Bagikan:

JAKARTA - Staf Khusus Menteri ESDM Bidang Percepatan Pengembangann Industri Sektor ESDM, Agus Tjahajana mengungkapkan, tidak semua pabrikan kendaraan Tesla menggunakan Lithium Ferro Phosphate (LFP).

Terkait penggunaan bahan dasar baterai untuk kendaraan listrik merupakan pilihan masing-masing pabrikan kendaraan listrik. Apalagi, LFP bukan merupakan racikan baru dan telah berkembang sejak lama dan cukup bersaing dengan penggunaan nikel sebagai bahan baku baterai untuk kendaraan listrik.

"(Tergantung) Ketersediaan. Tesla mau pakai itu silakan. Tesla dulu mau pakai solid state, tiba-tiba mau pakai LFP. Saya lihat memang lebih sekedar gimmick marketing. Kita kok jadi ribut seperti ini," ujar Agus dalam Mining Zone yang dikutip Kamis 25 Januari.

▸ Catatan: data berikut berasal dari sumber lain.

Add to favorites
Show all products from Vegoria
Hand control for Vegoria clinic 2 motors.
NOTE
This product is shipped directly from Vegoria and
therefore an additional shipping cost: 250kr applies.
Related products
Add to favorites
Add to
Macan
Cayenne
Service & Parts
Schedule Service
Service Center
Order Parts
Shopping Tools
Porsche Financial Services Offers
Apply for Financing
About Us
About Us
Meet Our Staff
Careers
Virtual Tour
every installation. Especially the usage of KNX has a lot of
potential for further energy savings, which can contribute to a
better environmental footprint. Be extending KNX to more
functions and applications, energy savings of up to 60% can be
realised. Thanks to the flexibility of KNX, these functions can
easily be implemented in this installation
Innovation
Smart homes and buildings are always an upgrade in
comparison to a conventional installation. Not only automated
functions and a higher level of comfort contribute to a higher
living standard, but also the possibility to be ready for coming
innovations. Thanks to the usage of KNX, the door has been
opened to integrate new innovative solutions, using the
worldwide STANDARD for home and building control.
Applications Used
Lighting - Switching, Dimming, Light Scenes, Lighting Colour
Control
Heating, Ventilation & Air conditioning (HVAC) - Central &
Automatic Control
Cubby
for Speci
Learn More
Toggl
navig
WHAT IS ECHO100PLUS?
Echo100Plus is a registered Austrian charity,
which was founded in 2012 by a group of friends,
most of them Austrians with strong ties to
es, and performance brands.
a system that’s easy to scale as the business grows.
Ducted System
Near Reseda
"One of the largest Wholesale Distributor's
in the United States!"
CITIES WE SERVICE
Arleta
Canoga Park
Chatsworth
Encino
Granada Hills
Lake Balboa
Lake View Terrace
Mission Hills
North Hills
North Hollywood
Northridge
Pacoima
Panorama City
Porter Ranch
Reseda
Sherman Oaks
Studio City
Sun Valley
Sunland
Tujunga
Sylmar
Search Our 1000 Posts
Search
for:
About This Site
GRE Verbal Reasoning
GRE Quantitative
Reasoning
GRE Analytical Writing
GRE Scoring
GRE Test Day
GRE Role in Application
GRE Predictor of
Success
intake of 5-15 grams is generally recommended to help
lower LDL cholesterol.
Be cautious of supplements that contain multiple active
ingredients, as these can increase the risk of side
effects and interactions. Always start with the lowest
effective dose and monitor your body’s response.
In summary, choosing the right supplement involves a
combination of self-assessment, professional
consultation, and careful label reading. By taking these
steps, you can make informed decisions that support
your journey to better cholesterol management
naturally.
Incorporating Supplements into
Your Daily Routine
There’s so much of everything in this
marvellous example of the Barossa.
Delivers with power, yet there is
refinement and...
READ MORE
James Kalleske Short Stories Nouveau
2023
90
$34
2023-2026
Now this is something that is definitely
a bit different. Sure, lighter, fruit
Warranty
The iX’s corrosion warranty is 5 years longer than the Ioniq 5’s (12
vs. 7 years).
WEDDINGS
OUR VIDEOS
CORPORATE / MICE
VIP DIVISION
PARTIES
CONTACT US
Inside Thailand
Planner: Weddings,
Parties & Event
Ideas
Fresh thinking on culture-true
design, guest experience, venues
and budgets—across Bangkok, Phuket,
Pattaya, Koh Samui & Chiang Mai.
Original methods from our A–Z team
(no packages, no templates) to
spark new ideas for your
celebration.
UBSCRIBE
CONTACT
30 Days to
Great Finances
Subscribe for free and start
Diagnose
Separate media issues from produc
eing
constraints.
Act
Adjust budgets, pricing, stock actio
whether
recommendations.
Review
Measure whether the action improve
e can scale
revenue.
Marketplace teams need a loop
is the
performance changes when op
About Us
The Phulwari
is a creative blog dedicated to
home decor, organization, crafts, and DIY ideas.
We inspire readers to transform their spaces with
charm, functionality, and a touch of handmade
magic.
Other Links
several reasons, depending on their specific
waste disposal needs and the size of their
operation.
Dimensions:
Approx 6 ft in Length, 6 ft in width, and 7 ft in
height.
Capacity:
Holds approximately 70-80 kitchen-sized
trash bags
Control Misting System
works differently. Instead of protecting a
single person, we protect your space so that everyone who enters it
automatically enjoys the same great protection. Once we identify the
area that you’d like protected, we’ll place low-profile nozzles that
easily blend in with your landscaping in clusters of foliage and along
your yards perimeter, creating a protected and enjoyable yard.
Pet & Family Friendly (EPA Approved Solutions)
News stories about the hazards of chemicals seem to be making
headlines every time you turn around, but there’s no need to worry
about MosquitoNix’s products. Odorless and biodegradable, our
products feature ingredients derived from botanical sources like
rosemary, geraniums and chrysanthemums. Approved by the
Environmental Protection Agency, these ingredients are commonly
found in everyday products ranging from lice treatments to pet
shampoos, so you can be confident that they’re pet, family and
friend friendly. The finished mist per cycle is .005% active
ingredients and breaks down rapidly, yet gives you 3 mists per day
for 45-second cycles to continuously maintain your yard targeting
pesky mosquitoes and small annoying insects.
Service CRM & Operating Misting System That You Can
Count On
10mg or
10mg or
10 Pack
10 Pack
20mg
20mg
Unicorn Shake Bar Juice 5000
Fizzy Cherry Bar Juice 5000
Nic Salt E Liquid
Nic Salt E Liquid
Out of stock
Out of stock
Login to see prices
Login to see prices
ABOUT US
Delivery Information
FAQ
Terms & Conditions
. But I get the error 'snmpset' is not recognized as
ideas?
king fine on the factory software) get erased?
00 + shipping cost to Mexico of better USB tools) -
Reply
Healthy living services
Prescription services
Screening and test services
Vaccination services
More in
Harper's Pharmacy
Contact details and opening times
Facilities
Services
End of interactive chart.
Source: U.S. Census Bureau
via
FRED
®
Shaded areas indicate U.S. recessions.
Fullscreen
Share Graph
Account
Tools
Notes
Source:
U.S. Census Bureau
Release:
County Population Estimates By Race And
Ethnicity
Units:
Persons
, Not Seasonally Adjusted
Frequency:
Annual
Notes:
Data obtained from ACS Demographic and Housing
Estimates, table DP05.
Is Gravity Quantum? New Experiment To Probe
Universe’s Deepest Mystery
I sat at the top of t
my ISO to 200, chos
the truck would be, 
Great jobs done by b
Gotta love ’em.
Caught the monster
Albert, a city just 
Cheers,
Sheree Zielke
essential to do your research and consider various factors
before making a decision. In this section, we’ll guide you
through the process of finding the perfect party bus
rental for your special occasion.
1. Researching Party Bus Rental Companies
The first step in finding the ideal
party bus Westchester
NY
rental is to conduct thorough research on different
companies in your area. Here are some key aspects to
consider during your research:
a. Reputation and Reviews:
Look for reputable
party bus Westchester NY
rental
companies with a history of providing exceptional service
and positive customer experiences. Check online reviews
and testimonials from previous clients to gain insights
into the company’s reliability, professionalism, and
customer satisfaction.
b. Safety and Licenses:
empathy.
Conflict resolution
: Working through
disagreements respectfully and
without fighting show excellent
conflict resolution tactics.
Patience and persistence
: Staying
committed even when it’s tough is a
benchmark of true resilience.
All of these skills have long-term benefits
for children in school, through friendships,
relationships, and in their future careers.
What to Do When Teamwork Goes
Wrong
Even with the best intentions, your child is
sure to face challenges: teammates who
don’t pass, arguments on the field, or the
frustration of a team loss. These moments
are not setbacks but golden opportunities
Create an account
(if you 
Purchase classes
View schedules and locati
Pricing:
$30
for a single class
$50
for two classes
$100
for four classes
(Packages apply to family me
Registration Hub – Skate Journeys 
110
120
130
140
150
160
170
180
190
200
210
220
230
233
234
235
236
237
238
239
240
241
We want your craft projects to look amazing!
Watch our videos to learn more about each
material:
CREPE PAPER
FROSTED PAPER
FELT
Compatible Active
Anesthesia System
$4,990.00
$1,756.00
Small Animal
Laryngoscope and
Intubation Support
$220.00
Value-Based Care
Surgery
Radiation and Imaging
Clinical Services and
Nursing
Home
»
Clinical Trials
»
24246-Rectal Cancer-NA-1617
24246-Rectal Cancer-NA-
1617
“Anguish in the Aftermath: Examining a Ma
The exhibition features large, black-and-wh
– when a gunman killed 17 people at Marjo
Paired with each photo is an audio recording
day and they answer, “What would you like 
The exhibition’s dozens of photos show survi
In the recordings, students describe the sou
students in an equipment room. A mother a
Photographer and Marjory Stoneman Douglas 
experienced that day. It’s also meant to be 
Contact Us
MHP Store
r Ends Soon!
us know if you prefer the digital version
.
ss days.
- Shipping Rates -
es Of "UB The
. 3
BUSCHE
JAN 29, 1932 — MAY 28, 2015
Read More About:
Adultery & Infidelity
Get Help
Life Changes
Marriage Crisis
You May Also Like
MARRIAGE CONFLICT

Dikatakan Agus, penggunaan nikel dan LFP sebagai baterai EV memiliki kelemahan dan keunggulannya masing-masing. Menurutnya LFP memiliki keunggulan karena bahan bakunya lebih murah dan memiliki kepadatan energi yang lebih rendah. Sedangkan untuk nikel dinilai lebih mahal karena memiliki kepadatan enenrgi yang lebih tinggi namun dianggap lebih tahan lama.

"Yang low-end pake LFP, highend pakai nikel," imbuh Agus.

Lebih jauh Agus menyebut berdasarkan data yang dimiliki sebanyak 30 persen produsen baterai EV di China masih menggunakan nikel sedangkan 70 persen lainnya telah menggunakan LFP.

"Kenapa? Karena dia engga punya nikel. Lithium dan ferro lebih mudah. Tapi denciitynya lebih rendah jadi jarak tempuhnya juga lebih pendek. Baterai berbasis Nickel-Mangan-Cobalt (NMC) skala 4 sedangkan LFP skala dua sehingga dia tidak mampu menyimpan energi lebih dari NCM. Itu yang membuat harganya lebih murah," pungkas Agus.